__Task prompt__
In the entries below, find the line with "詳細分析28個專項mRNA分子標記" and print exactly every line from there up to and including the line with "En faydalı karbonhidrat", with no other lines.

======== Working data ========

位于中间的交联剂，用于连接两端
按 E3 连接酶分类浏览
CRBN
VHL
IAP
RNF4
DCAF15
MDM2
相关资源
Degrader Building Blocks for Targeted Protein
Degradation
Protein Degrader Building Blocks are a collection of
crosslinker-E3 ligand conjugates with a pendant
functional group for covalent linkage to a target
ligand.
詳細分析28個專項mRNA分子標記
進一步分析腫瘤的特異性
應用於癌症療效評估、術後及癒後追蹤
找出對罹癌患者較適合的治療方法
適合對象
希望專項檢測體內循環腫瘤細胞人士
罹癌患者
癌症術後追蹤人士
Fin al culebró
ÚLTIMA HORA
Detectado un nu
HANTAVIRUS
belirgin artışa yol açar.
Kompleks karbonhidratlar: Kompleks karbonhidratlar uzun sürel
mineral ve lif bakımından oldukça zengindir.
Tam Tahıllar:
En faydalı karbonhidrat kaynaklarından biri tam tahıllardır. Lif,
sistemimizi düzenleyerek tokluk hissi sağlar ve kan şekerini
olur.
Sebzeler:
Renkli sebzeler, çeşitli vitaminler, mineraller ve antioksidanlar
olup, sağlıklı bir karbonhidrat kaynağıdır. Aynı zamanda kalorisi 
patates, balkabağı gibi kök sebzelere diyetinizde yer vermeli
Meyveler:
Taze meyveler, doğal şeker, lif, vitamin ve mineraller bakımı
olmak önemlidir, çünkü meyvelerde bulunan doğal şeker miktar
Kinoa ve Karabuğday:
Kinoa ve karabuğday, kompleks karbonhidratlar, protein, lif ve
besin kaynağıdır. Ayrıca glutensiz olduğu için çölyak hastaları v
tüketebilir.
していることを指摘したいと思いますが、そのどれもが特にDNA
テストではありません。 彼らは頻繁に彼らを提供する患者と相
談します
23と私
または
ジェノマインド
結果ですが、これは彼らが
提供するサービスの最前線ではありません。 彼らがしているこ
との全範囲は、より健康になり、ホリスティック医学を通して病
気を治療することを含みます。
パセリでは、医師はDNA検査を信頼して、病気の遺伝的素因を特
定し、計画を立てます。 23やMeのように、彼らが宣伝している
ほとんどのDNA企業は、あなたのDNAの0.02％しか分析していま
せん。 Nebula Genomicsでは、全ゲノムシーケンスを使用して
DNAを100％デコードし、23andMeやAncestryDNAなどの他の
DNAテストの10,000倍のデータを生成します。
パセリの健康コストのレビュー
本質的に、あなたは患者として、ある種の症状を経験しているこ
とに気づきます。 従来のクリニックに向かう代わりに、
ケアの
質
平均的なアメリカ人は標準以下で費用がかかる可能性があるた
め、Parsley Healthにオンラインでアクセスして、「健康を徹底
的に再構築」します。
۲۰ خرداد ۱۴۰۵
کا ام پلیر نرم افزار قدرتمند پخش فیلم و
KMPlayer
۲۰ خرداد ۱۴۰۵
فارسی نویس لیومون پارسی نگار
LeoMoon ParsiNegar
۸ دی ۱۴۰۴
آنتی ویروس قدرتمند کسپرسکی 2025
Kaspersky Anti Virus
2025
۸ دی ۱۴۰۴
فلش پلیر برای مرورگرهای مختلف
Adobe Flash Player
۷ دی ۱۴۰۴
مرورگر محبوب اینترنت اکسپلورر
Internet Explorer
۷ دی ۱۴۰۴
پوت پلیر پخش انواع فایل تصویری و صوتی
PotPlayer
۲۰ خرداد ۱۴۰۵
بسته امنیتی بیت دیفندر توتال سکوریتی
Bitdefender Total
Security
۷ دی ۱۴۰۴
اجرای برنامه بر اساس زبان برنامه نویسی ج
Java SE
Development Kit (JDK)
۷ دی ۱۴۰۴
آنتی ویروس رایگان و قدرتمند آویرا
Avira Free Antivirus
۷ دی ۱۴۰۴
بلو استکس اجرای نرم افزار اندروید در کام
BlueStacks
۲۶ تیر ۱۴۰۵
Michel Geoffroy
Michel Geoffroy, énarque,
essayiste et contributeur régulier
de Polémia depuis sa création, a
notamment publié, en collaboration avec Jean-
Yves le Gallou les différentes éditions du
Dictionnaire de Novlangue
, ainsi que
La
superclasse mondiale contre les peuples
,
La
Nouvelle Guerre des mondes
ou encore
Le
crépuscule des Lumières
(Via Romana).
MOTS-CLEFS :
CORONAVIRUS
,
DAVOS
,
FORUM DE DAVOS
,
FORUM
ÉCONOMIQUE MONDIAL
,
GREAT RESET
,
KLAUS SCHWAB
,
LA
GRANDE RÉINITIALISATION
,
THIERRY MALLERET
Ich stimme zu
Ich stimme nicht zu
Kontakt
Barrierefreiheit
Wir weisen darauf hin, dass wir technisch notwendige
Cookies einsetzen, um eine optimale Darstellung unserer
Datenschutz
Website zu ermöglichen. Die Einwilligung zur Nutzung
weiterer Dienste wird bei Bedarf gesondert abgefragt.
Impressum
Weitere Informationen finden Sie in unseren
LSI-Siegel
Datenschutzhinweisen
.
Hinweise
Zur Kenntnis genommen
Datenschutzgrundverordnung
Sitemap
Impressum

========
======== Working data ========

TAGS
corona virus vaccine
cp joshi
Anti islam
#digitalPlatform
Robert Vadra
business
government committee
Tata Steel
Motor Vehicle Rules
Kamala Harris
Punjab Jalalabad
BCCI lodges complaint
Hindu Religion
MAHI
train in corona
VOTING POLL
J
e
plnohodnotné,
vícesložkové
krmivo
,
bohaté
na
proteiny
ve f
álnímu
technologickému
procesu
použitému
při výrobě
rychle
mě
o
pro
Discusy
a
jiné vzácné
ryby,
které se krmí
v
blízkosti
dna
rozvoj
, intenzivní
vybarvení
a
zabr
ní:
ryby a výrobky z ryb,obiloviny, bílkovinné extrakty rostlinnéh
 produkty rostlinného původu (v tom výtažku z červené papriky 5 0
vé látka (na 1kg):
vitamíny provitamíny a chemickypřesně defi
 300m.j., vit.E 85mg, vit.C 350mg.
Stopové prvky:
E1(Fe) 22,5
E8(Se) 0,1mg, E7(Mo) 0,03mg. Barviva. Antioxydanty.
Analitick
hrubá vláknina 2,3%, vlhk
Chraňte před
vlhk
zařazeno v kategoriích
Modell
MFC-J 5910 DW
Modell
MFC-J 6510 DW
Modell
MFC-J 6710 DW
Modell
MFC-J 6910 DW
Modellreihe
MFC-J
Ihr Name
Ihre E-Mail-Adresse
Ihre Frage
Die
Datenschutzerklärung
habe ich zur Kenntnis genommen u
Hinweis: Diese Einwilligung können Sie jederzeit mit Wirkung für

========

__Exercise solution__
詳細分析28個專項mRNA分子標記
進一步分析腫瘤的特異性
應用於癌症療效評估、術後及癒後追蹤
找出對罹癌患者較適合的治療方法
適合對象
希望專項檢測體內循環腫瘤細胞人士
罹癌患者
癌症術後追蹤人士
Fin al culebró
ÚLTIMA HORA
Detectado un nu
HANTAVIRUS
belirgin artışa yol açar.
Kompleks karbonhidratlar: Kompleks karbonhidratlar uzun sürel
mineral ve lif bakımından oldukça zengindir.
Tam Tahıllar:
En faydalı karbonhidrat kaynaklarından biri tam tahıllardır. Lif,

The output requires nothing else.